The 17-year-old McDonald was slain last year by Chicago police officer Jason Van Dyke, and it took until Tuesday for the video of his death to finally be made public. Contrary to the initial claims of Chicago police officials in the immediate aftermath of the shooting, which claimed that the teen had "lunged" at Van Dyke with a knife was carrying, the footage showed McDonald was actually moving away from Van Dyke when the shots were fired, and at a distance of several feet. McDonald was shot 16 times in total, the majority of which he sustained while on the ground.

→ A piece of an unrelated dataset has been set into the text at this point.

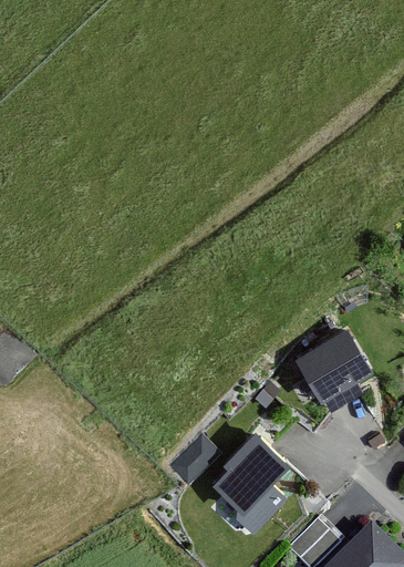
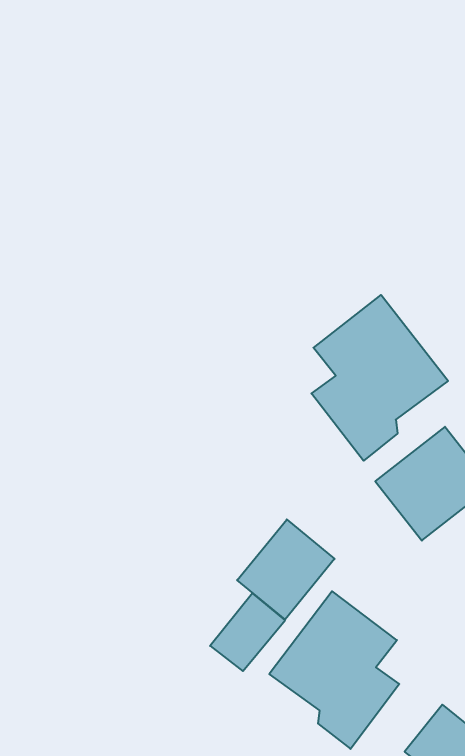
building: none -> [311,295,448,461]
building: none -> [237,519,335,620]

The video going public, as well as the murder charges filed against Van Dyke, have shone a bright light on the city of Chicago, further fueling protests by activists, particularly the Black Lives Matter movement. And, as the Chicago Tribune details, there figures to be a big show of solidarity on Friday — protesters are expected to descend right into the thick of the city's "Magnificent Mile" shopping district.
It's expected that Chicago Teacher's Union President Karen Lewis will be attending the protests — as the Chicago Sun-Times details, she explained to thousands of her union members why she was joining the protests. At a rally earlier this week, she said that "it is time to turn our pain into power," and that she was "appalled at the level of leadership exhibited by city officials in this case." One of the protesters arrested in Tuesday night's demonstrations, Johnaé Strong, is a teacher in the Chicago public school system.
In short, whether you're planning to join the Black Friday protests yourself, or whether you're concerned about the ensuing snarl they could cause, it'll benefit you to know the when and where: according to the Chicago Tribune, protesters will be gathering at the intersection of Michigan Avenue and Wacker Drive at 11:00 a.m. local time (that's Central Standard Time, if you're following from afar).